Dataset preparation
The newly determined chloroplast genomes were combined with 37
chloroplast genomes (together with chloroplast fragments of three
species) downloaded from GenBank (Table S3), aligned using mafft-win
(Katoh & Standley, 2013), and adjusted manually using Se-Al. Species
delimitation, resolution comparison, and seed identification were
performed with corresponding datasets using phylogenetic methods.
Dataset 1 contained 58 chloroplast genomes, representing all rice
species (1~3 per species), together with threeLeersia species as outgroups. Maximum parsimony analyses were
carried out to identify and exclude mislabeled genomes (wrong systematic
positions) or genomes of relatively low quality (longer branch lengths).
This dataset was used to delimit the circumscription of species together
with dataset 6 and a super barcode of Oryza .
Dataset 2 (matK ), dataset 3 (rbcL ), dataset 4
(psbA-trnH ), and dataset 5 (ITS) represented conventional DNA
barcodes. The psbA-trnH sequence is interrupted by rps19in Poaceae. Dataset 6 represented the concatenation of two single-copy
nuclear genes (N78 and R22) selected from 142 genes (Zou et al., 2008).

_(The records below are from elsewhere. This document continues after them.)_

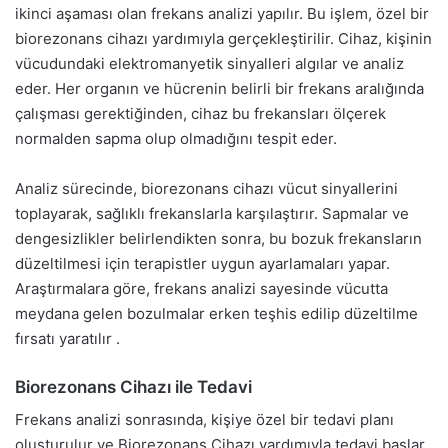
ikinci aşaması olan frekans analizi yapılır. Bu işlem, özel bir
biorezonans cihazı yardımıyla gerçekleştirilir. Cihaz, kişinin
vücudundaki elektromanyetik sinyalleri algılar ve analiz
eder. Her organın ve hücrenin belirli bir frekans aralığında
çalışması gerektiğinden, cihaz bu frekansları ölçerek
normalden sapma olup olmadığını tespit eder.
Analiz sürecinde, biorezonans cihazı vücut sinyallerini
toplayarak, sağlıklı frekanslarla karşılaştırır. Sapmalar ve
dengesizlikler belirlendikten sonra, bu bozuk frekansların
düzeltilmesi için terapistler uygun ayarlamaları yapar.
Araştırmalara göre, frekans analizi sayesinde vücutta
meydana gelen bozulmalar erken teşhis edilip düzeltilme
fırsatı yaratılır .
Biorezonans Cihazı ile Tedavi
Frekans analizi sonrasında, kişiye özel bir tedavi planı
oluşturulur ve Biorezonans Cihazı yardımıyla tedavi başlar.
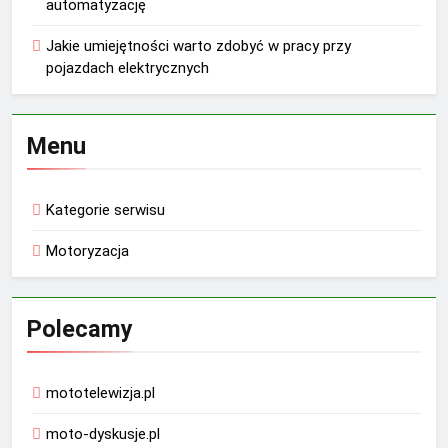
automatyzację
Jakie umiejętności warto zdobyć w pracy przy
pojazdach elektrycznych
Menu
Kategorie serwisu
Motoryzacja
Polecamy
mototelewizja.pl
moto-dyskusje.pl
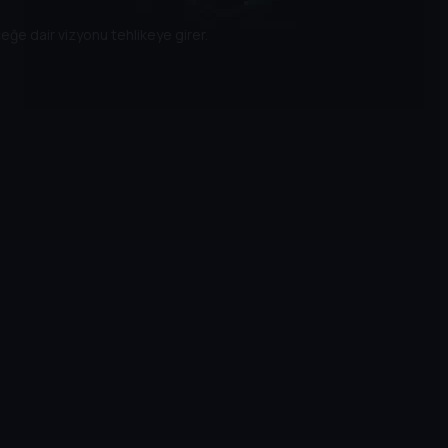
eğe dair vizyonu tehlikeye girer.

The datasets were analyzed using phylogenetic methods to test the
resolution of these candidate DNA barcodes. Dataset 7 was formed by the
concatenation of six rice-specific chloroplast DNA barcodes identified
in this study. This dataset was analyzed using phylogenetic methods for
reliable species identification of rice seeds.
Phylogenetic analyses
Maximum parsimony.
Maximum parsimony analysis was executed using PAUP version 4.0a150
(Swofford, 2003). The tree search used a heuristic strategy with random
stepwise addition of 100 replicates, tree bisection and reconnection
branch swapping, and saving multiple trees with no more than two tree
scores ≥5 from each replicate. Branch support for the maximum parsimony
trees was assessed with 1000 bootstrap replicates. The trees were rooted
using Leersia species as outgroups.
Maximum likelihood.
Maximum likelihood analyses were performed using RAxML (Stamatakis,
2014) with the GTR+I+G model. Branch support for the ML trees was
assessed with 1000 bootstrap replicates. The trees were rooted usingLeersia species as outgroups.
Bayesian inference.
The best-fit substitution models were GTR+I+G and Blosum+I+G selected by
running ModelFinder (Kalyaanamoorthy, Minh, Wong, Von Haeseler, &
Jermiin, 2017) for dataset 1 and dataset 6. Bayesian inference was
assessed with MrBayes 3.2 (Fredrik et al., 2012) integrated in the
PhyloSuite (Zhang et al., 2020). The Markov chain Monte Carlo process
was run 2,000,000 generations and trees were sampled every 100
generations with 2 × 4 chains. Stationarity was achieved when the
average standard deviation of split frequencies remained
<0.01. The first 25% of runs were discarded as burn-in. The
outcomes from MrBayes were summed up by PhyloSuite and the consensus
trees were rooted using Leersia species as outgroups.